▶ _Passage_:
<<<<
Dramatic climate change allowed humans and elephants to walk together into the deserts of Arabia 120,000 years ago, new research reveals

The earliest evidence yet for human and animal movement into Saudi Arabia’s Nefud Desert – fossilized footprints imprinted in the muds of an ancient lakebed – has been revealed in an academic paper.

The first human footprint discovered at Alathar and its corresponding digital elevation model (DEM)
The first human footprint discovered at Alathar and its corresponding digital elevation model (DEM)

The earliest evidence yet for human and animal movement into Saudi Arabia’s Nefud Desert – fossilized footprints imprinted in the muds of an ancient lakebed – has been revealed in an academic paper.

The research was published in Science Advances today, co-authored by King’s Geographers Professor Nick Drake and Dr Paul Breeze.

This is one of a series of new findings, in collaboration with the Max Planck Institute in Jena, that demonstrate how climate change periodically transformed the deserts into verdant grasslands via a process called ‘greening’, allowing savannah animals and different species of humans to expand from Africa into Arabia.

Dating of the site shows the tracks of footprints were created around 120,000 years ago. “This is one of two key time windows when King’s analyses have previously indicated that dense networks of rivers and lakes would have let our ancestors reach this area of northern Arabia,” said Breeze.
>>>>
▶ _Entries supplied_:
<<<<
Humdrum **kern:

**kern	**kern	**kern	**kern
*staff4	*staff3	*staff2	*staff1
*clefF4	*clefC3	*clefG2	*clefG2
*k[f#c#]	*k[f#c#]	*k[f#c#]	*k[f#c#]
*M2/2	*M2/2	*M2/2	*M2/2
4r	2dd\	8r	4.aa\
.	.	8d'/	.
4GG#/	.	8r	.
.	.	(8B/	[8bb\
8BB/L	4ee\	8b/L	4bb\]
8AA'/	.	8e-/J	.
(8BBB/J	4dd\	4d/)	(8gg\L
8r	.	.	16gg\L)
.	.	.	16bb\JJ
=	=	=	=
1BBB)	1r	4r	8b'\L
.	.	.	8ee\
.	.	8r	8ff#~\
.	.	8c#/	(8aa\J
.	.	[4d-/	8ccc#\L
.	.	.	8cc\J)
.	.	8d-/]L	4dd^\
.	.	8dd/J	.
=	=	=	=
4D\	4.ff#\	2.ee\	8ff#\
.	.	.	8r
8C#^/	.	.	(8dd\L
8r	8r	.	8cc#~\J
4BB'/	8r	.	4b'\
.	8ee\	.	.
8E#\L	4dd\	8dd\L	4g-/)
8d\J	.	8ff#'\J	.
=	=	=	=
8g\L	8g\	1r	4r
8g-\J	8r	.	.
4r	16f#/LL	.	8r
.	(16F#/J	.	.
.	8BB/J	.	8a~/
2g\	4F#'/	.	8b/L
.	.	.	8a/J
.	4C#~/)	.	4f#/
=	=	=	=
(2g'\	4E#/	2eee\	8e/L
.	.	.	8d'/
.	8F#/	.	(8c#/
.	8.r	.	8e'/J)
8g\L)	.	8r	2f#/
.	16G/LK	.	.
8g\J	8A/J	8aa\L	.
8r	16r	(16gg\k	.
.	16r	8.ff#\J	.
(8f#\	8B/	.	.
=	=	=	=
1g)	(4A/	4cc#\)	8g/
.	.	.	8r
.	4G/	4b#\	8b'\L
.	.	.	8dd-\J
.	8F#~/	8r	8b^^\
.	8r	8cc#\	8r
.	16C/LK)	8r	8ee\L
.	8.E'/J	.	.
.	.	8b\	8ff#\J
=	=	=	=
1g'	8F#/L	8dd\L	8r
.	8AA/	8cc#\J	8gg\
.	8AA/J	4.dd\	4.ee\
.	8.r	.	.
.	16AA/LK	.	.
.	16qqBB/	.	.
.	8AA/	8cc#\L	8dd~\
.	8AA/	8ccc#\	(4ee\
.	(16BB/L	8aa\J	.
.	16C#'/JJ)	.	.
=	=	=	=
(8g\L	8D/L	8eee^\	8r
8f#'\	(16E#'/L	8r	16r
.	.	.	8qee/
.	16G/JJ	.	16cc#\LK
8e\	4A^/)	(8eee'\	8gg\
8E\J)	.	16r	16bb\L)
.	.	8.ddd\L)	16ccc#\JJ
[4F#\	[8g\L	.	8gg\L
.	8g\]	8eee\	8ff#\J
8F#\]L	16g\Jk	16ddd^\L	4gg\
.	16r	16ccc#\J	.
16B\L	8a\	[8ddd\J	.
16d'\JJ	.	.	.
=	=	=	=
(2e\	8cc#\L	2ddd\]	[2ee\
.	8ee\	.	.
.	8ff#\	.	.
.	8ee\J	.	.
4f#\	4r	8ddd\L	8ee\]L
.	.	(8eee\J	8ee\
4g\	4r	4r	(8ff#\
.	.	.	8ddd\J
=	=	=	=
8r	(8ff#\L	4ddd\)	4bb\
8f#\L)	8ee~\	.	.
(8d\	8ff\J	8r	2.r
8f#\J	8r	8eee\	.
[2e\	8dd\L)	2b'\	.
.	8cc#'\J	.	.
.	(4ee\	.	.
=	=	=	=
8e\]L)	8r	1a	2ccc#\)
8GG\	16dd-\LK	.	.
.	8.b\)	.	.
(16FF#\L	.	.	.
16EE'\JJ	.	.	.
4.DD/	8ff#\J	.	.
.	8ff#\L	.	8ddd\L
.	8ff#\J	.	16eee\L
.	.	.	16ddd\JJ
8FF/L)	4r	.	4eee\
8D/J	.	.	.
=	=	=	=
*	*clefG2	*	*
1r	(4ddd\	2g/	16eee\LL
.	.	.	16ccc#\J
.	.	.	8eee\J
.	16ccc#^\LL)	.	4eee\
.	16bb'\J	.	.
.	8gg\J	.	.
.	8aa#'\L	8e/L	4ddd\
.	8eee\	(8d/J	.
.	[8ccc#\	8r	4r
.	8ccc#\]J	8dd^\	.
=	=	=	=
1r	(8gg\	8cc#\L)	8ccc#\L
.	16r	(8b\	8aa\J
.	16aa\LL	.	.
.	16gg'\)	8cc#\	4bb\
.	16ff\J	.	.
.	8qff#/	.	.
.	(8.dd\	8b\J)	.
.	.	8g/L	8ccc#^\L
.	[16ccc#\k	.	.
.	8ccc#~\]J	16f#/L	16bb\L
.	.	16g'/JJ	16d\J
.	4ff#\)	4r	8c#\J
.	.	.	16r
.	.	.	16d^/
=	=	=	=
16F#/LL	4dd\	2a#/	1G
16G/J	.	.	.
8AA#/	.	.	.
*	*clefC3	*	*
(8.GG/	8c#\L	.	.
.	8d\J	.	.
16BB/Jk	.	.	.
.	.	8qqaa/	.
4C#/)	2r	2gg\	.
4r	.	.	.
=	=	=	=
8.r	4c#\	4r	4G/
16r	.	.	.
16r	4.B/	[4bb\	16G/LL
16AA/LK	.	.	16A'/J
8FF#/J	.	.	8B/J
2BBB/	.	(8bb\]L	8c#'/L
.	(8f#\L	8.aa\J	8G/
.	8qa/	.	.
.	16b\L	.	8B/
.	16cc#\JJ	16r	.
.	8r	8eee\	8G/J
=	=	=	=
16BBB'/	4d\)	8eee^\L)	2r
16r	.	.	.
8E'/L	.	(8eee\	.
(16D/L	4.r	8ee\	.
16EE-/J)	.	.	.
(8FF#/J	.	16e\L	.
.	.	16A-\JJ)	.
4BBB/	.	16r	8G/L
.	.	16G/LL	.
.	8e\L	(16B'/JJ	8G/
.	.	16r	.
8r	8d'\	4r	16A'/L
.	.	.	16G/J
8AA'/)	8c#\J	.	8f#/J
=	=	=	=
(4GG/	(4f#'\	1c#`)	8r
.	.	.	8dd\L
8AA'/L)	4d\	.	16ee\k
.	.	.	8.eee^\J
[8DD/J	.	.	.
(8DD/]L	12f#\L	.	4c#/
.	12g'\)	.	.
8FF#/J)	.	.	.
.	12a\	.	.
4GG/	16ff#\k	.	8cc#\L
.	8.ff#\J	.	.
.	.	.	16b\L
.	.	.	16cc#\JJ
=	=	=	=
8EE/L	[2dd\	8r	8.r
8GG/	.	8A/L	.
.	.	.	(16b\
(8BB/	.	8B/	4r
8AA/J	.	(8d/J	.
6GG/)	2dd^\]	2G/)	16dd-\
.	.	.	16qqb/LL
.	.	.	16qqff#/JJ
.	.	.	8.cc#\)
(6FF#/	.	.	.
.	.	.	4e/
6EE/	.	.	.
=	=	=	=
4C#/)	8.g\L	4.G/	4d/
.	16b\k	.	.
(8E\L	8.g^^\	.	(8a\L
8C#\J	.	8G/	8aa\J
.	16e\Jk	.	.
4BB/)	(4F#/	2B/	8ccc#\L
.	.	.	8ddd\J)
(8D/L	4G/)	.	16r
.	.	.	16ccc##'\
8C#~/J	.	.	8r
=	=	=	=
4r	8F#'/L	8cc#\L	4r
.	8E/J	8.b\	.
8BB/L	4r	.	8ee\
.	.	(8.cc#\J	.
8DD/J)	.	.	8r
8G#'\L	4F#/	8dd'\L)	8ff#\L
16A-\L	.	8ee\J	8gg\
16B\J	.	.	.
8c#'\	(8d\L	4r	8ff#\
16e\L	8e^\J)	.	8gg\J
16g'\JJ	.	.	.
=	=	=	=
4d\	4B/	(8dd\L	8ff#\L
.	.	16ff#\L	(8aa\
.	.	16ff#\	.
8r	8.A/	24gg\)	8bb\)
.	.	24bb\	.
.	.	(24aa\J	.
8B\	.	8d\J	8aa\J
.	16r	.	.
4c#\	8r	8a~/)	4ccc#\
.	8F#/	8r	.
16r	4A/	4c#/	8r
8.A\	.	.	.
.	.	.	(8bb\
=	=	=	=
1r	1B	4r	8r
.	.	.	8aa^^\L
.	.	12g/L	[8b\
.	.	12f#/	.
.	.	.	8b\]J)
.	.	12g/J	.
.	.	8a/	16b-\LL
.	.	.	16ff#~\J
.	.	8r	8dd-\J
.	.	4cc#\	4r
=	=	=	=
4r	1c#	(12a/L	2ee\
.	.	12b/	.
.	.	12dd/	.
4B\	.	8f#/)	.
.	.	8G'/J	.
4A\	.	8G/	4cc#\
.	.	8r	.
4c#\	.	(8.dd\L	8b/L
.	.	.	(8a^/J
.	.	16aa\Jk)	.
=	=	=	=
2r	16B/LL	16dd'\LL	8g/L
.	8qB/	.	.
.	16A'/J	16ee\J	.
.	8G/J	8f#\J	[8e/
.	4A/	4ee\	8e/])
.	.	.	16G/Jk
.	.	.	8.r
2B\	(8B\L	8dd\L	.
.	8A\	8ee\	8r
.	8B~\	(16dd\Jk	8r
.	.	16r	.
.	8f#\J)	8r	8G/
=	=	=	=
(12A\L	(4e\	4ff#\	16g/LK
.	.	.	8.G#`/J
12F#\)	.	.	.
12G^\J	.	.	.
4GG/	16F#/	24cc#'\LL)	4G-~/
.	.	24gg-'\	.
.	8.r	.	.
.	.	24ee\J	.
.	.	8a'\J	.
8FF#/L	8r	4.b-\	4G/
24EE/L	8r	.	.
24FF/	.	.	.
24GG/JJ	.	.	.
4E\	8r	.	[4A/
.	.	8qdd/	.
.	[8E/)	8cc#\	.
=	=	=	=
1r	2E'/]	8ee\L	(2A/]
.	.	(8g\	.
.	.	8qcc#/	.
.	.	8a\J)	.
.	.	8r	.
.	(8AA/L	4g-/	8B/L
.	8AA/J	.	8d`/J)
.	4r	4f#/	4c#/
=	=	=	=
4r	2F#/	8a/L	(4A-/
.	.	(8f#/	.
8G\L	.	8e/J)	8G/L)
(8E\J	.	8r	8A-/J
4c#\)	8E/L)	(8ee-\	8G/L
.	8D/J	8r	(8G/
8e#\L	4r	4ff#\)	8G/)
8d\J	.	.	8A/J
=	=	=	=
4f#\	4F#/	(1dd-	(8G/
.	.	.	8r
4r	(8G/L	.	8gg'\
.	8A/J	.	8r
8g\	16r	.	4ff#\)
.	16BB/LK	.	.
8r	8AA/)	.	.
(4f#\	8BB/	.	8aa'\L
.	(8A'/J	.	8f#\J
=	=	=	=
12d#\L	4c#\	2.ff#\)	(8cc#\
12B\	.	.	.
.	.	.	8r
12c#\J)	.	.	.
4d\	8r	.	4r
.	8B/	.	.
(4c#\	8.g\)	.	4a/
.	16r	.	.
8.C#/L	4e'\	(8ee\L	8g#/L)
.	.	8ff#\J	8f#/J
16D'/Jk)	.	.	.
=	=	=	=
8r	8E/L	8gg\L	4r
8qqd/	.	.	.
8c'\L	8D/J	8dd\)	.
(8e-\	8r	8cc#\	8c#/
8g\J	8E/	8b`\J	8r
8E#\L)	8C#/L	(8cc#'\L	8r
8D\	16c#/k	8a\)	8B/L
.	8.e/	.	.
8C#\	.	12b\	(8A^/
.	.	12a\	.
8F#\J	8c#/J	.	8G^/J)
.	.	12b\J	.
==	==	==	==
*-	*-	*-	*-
>>>>
▶ _Instructions_:
A) According to the footprints article, how long ago were the tracks of footprints created?
B) From the footprints article, write out the words starting with "This is one of a" and going on through "Africa into Arabia.", copied without any changes.

▶ _Expected outputs_:
A) Around 120,000 years ago.

B)
This is one of a series of new findings, in collaboration with the Max Planck Institute in Jena, that demonstrate how climate change periodically transformed the deserts into verdant grasslands via a process called ‘greening’, allowing savannah animals and different species of humans to expand from Africa into Arabia.